Zawsze myślałam, że jestem dość tradycyjna w kwestii wyboru naleśników. Z czasem jednak sporo zaczęło się zmieniać, a ja z tego prostego dania próbowałam zrobić coś więcej. Poprzez łączenie słodkich smaków czy faszerowanie szpinakiem, aż znalazłam pewien przepis, który koniecznie musiałam wypróbować. Naleśniki okazały się niesamowicie dobre i chciałam tylko krzyczeć "więcej!". Dobre na obiad, dobre na deser, jak się okazało następnego dnia także na śniadanie.
Są bardzo słoneczne, bo w syropie pomarańczowym. Co do historii ich powstania krąży pewna legenda, a mianowicie, gdy książę Walii Edward VII zatrzymał się w Hotelu de Paris w Monte Carlo zostały mu podane naleśniki w syropie pomarańczowym, jednak przez niezdarność jednego z kelnerów czy kucharzy zostały one oblane niewielką ilością alkoholu i podpalone. Książę zachwycił się ich smakiem i postanowił je nazwać od imienia swej towarzyszki, Suzette.
Historia bardzo mi się podoba, jednak nie sądzę, żeby była prawdziwa.
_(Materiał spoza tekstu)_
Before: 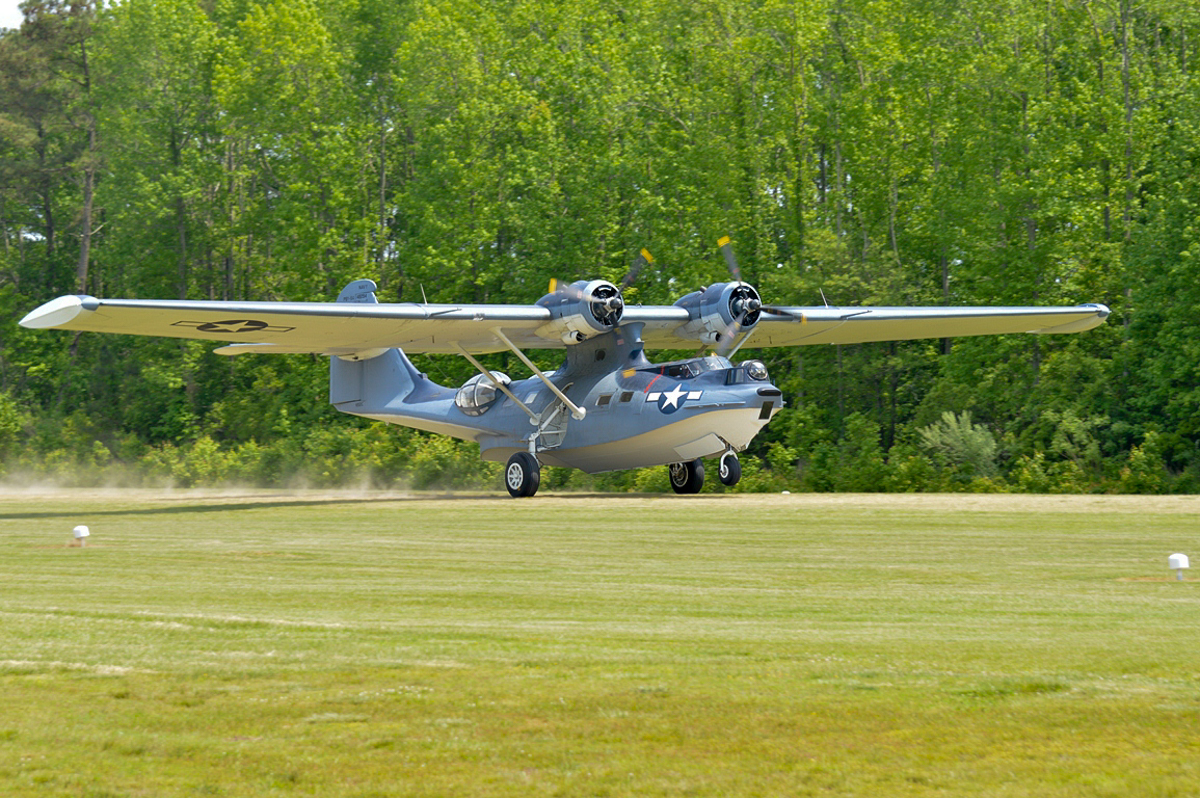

Natomiast naleśniki takie są i zapraszam do wypróbowania.
Składniki na 8-10 naleśników:
-1,5 szklanki mąki
-2 szklanki mleka
-2 jajka
-łyżka oliwy
-cukier waniliowy
-sok z 3-4 pomarańczy
-sok z 1/3 cytryny
-skórka z 2 pomarańczy
-10-12 dag masła
-6-8 łyżek cukru
-6-8 łyżek rumu
Z pierwszej części składników smażymy naleśniki. Powinny być dość cienkie, ale każdy ma swoje ulubione, więc zróbcie jak uważacie :)
Pomarańcze myjemy, szczególnie te, z których będziemy ścierać skórkę. Wyciskamy sok, przelewamy do rondelka, dodajemy masło, sok z cytryny, startą skórkę oraz cukier. Zagotowujemy i następnie gotujemy przez ok 10 minut aż powstanie z naszych składników syrop (miałam skojarzenie z Sanostolem przy robieniu).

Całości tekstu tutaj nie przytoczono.